29 dicembre 2016: Gli Usa espellono 35 membri dell’intelligence russa negli Stati Uniti, sostenendo un loro collegamento cyber-attacchi effettuati da “hacker russi”.



30 dicembre 2016: John McCain fissa per il 5 gennaio un’audizione sui cyber-attacchi di “hacker russi” contro gli Stati Uniti durante l’ultima campagna elettorale.



31 dicembre 2016: Il Washington Post, citando “dirigenti americani sotto anonimato”, scrive che “hacker russi” sono penetrati in una rete elettrica del Vermont.



5 gennaio 2017: L’intelligence americana sostiene di avere prove circa un coinvolgimento di “hacker russi” nella diffusione di file segreti da parte di Wikileaks.



6 gennaio 2017: Un rapporto degli 007 americani sulle azioni degli “hacker russi” sostiene che quest’ultimi volevano aiutare Trump a vincere le elezioni presidenziali, non riuscendo però a influenzare il voto.

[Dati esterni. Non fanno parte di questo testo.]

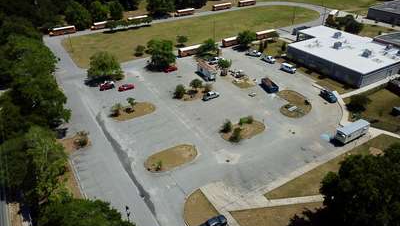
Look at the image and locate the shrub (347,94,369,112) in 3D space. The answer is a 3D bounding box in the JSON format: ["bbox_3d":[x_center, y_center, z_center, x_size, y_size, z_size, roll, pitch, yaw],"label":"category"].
[{"bbox_3d":[43.180,-2.720,81.260,4.700,3.700,4.700,-1,32,0],"label":"shrub"}]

9 gennaio: La SPD in Bundestag chiede al ministro dell’Interno tedesco, Thomas de Maiziere, di adottare misure di difesa preventiva contro gli attacchi di “hacker russi”.



10 gennaio 2016: L’FBI sostiene che “hacker russi” hanno hackerato alcune campagne elettorali repubblicano a livello statale e un vecchio dominio che il comitato nazionale repubblicano non usa più.



11 gennaio 2016: Il quotidiano La Repubblica parla di manovre degli “hacker russi” nei server del nostro ministero della Difesa alla ricerca di segreti sugli F-35.



19 gennaio 2016: Un programmatore russo viene fermato all’aereoporto di Barcellona su richieta dell’FBI perché sospettato di aver partecipato ad attacchi di “hacker russi” contro il partito democratico americano.



9 febbraio 2017: La Norvegia accusa “hacker russi” di aver violato nove account email dei servizi segreti di Oslo, senza però riuscire a rubare alcuna informazione.



10 febbraio 2017: Secondo The Guardian, che cita “fonti del governo italiano e persone informate dei fatti”, “hacker russi” hanno spiato il primo ministro italiano, Paolo Gentiloni, quando era ministro degli Esteri, non riuscendo però a carpire informazioni.


A questo punto una domanda sorge spontanea: ma se la Russia è così diabolica e i suoi hacker così bravi, Putin a quest’ora, dopo tutti questi attacchi, non dovrebbe dominare il mondo?